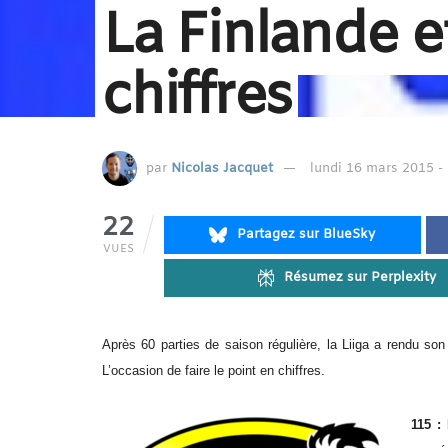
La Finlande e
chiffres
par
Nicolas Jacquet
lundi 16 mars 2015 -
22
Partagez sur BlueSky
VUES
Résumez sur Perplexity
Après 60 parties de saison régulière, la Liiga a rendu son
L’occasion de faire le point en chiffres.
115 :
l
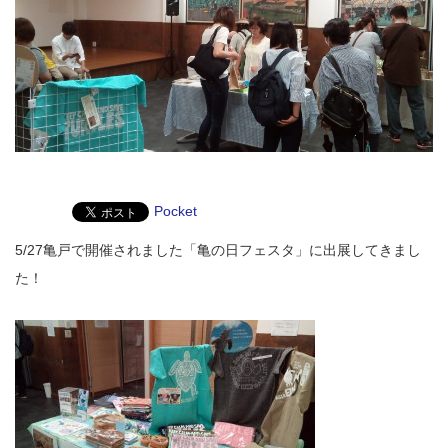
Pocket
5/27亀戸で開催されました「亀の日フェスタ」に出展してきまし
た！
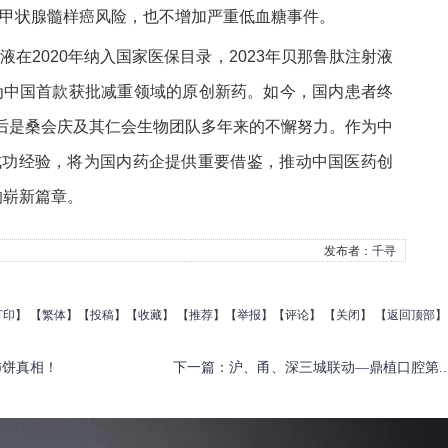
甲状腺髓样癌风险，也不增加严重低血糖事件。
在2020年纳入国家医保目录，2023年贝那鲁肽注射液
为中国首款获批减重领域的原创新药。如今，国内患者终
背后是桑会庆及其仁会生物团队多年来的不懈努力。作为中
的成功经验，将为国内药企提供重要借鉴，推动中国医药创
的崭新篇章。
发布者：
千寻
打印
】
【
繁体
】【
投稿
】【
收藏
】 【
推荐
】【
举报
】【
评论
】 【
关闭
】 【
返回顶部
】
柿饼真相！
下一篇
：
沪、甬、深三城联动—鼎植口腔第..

==

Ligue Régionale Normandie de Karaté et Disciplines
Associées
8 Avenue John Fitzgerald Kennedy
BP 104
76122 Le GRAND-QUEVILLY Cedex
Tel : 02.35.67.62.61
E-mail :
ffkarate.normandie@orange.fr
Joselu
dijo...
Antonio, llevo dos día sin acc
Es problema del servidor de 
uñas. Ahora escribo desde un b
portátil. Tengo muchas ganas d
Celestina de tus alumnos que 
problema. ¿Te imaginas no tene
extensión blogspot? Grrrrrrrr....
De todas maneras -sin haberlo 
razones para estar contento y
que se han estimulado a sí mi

» REQUEST:
In the preceding material, find each line holding the word "problema" and copy it out.

» REPLY:
Es problema del servidor de 
problema. ¿Te imaginas no tene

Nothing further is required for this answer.